Dear Ndugu—I mean, Sarah and Roger and Tony,
I’ll let Tony speak up for Storytelling, which seemed to me at best a great sick joke and at worst (more often) an ugly and feeble one. But you needn’t have gone to Gogol for examples of grotesquerie. You could have looked at Payne’s own marvelous Citizen Ruth, which has a rollicking parade of stereotypes and caricatures. I didn’t mind that in that case, however, because the movie has a neat farce structure and keeps a lot of balls in the air. In AboutSchmidt the tone is a little more searching and the themes more ambitious, and I expected a different kind of characterization—one in which the characters (even the dull-witted characters) were at least allowed to present themselves in the best possible light. “Tough comic inspection” involves something more than Kathy Bates eviscerating her ex-husband, extolling the virtues of her cretinous son, then climbing naked into a hot tub and coming on to our protagonist. And while I concede your point about Hope Davis (there are flashes of something more in the role), the movie needed a better, more climactic scene between father and daughter—a scene in which she made her perspective on him compelling enough to take us for a stretch out of his head. And what would a woman like that ever see in Dermot Mulroney’s character? (Let me say for the record that I liked About Schmidt well enough and look forward to seeing it again. And I can’t wait for Payne’s next movie.)

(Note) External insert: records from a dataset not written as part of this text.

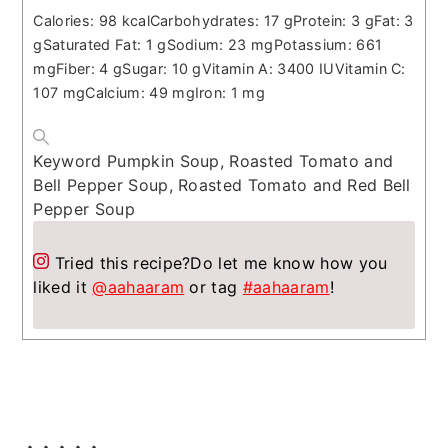
Calories:
98
kcal
Carbohydrates:
17
g
Protein:
3
g
Fat:
3
g
Saturated Fat:
1
g
Sodium:
23
mg
Potassium:
661
mg
Fiber:
4
g
Sugar:
10
g
Vitamin A:
3400
IU
Vitamin C:
107
mg
Calcium:
49
mg
Iron:
1
mg
Keyword
Pumpkin Soup, Roasted Tomato and
Bell Pepper Soup, Roasted Tomato and Red Bell
Pepper Soup
Tried this recipe?
Do let me know how you
liked it
@aahaaram
or tag
#aahaaram
!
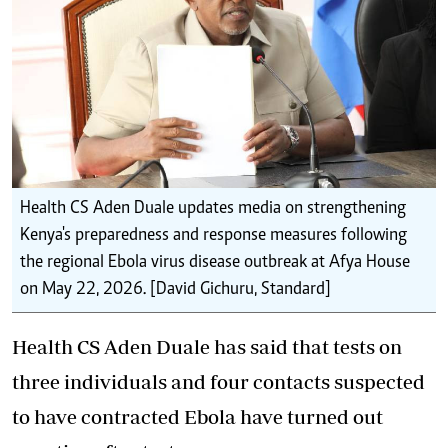
Health CS Aden Duale updates media on strengthening
Kenya's preparedness and response measures following
the regional Ebola virus disease outbreak at Afya House
on May 22, 2026. [David Gichuru, Standard]
Health CS Aden Duale has said that tests on
three individuals and four contacts suspected
to have contracted Ebola have turned out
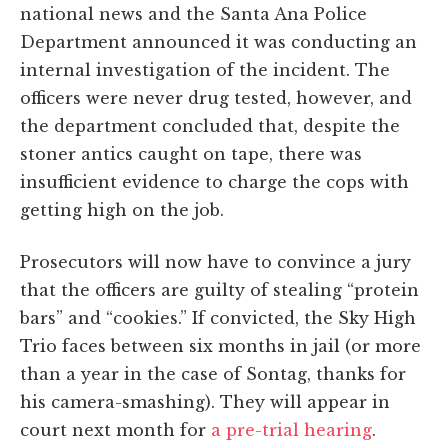
national news and the Santa Ana Police
Department announced it was conducting an
internal investigation of the incident. The
officers were never drug tested, however, and
the department concluded that, despite the
stoner antics caught on tape, there was
insufficient evidence to charge the cops with
getting high on the job.
Prosecutors will now have to convince a jury
that the officers are guilty of stealing “protein
bars” and “cookies.” If convicted, the Sky High
Trio faces between six months in jail (or more
than a year in the case of Sontag, thanks for
his camera-smashing). They will appear in
court next month for
a pre-trial hearing
.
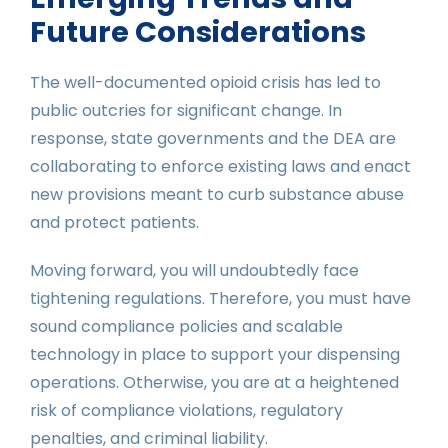
Future Considerations
The well-documented opioid crisis has led to
public outcries for significant change. In
response, state governments and the DEA are
collaborating to enforce existing laws and enact
new provisions meant to curb substance abuse
and protect patients.
Moving forward, you will undoubtedly face
tightening regulations. Therefore, you must have
sound compliance policies and scalable
technology in place to support your dispensing
operations. Otherwise, you are at a heightened
risk of compliance violations, regulatory
penalties, and criminal liability.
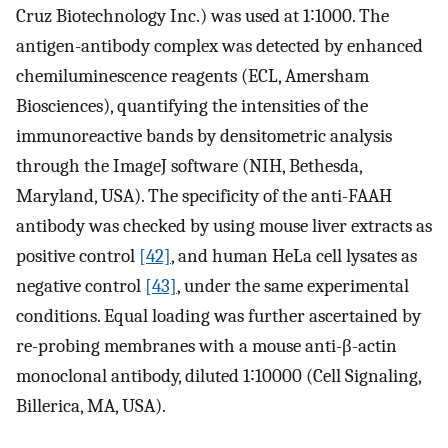
Cruz Biotechnology Inc.) was used at 1∶1000. The
antigen-antibody complex was detected by enhanced
chemiluminescence reagents (ECL, Amersham
Biosciences), quantifying the intensities of the
immunoreactive bands by densitometric analysis
through the ImageJ software (NIH, Bethesda,
Maryland, USA). The specificity of the anti-FAAH
antibody was checked by using mouse liver extracts as
positive control
[42]
, and human HeLa cell lysates as
negative control
[43]
, under the same experimental
conditions. Equal loading was further ascertained by
re-probing membranes with a mouse anti-β-actin
monoclonal antibody, diluted 1∶10000 (Cell Signaling,
Billerica, MA, USA).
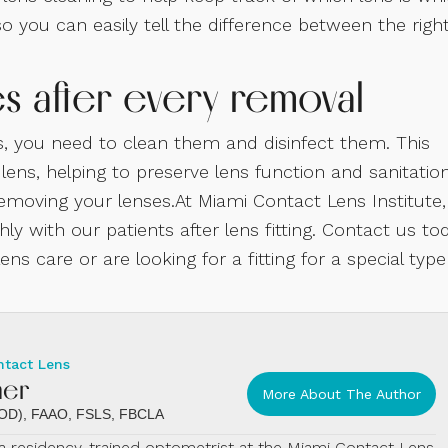
 you can easily tell the difference between the righ
es after every removal
, you need to clean them and disinfect them. This
ns, helping to preserve lens function and sanitation
removing your lenses.At Miami Contact Lens Institute,
y with our patients after lens fitting. Contact us to
ns care or are looking for a fitting for a special type
ntact Lens
mer
More About The Author
 (OD), FAAO, FSLS, FBCLA
s a residency-trained optometrist at the Miami Contact Lens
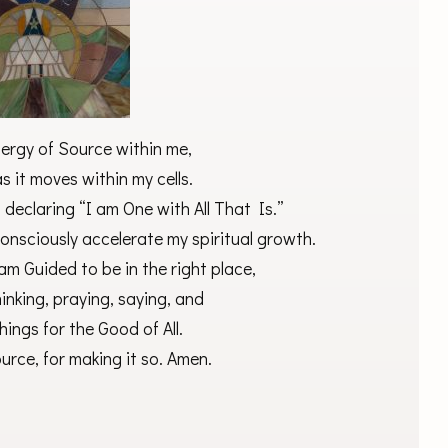
ergy of Source within me,
 it moves within my cells.
declaring “I am One with All That Is.”
onsciously accelerate my spiritual growth.
am Guided to be in the right place,
hinking, praying, saying, and
hings for the Good of All.
rce, for making it so. Amen.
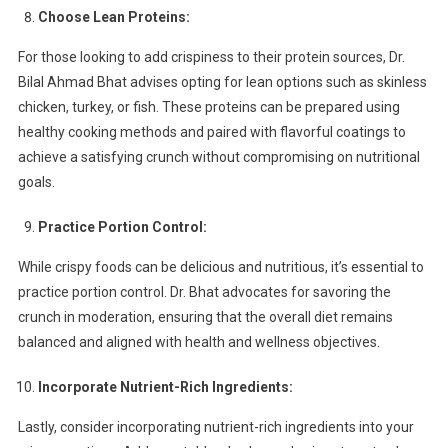
Choose Lean Proteins:
For those looking to add crispiness to their protein sources, Dr.
Bilal Ahmad Bhat advises opting for lean options such as skinless
chicken, turkey, or fish. These proteins can be prepared using
healthy cooking methods and paired with flavorful coatings to
achieve a satisfying crunch without compromising on nutritional
goals.
Practice Portion Control:
While crispy foods can be delicious and nutritious, it’s essential to
practice portion control. Dr. Bhat advocates for savoring the
crunch in moderation, ensuring that the overall diet remains
balanced and aligned with health and wellness objectives.
Incorporate Nutrient-Rich Ingredients:
Lastly, consider incorporating nutrient-rich ingredients into your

You asked whether the women in Lovely & Amazing were meant to be representative or nut cases—and wondered why, in the latter case, you’d want to spend time in their company. I’m sympathetic because my wife had the same response, and I agree that they are not fully realized. But I found what was there to be tantalizing, and the movie a fascinating case study of three sisters (one of them adopted and radically different) not getting what they need from their parents and acting out in startling and individual ways. (I didn’t mind spending time in Igby’s company for much the same reasons.)
Let me add in relation to Tony’s point that I love that movies are finally “foregrounding” women’s needs over men’s—although there is a bit of a PC double standard here. When a mother in The Hours announces that her choice was leaving her husband and children or dying, we are meant to feel sympathy for her no-win spiritual predicament. (Ibsen’s A Doll House is still with us.) A man making the same declaration would be regarded, justly I think, as a monstrous narcissist and a coward. I like how Rebecca Miller handles Parker Posey’s implacably selfish character in Personal Velocity better. (I haven’t made up my mind if Unfaithful fits in here because I think this film about a woman’s sexual rapture outside her marriage was made with a male gaze. Anyone disagree?)
Thanks for making the point twice about music. We are in a golden age of composing, with a lot of the best orchestral writing showing up in movies. (The great composers often wrote incidental music for plays. Does anyone doubt that today they would be writing for film?) In addition to John Williams’ most resourceful score in decades (although I think his work was fascinating in A.I., too), the year has given us first-rate scores by the likes of Eliot Goldenthal, Carter Burwell, and the great Jerry Goldsmith. I loved James Newton Howard’s main title for Signs. One reason I think that Philip Glass’ music for The Hours stands out is that a distractingly bad score is pretty rare these days.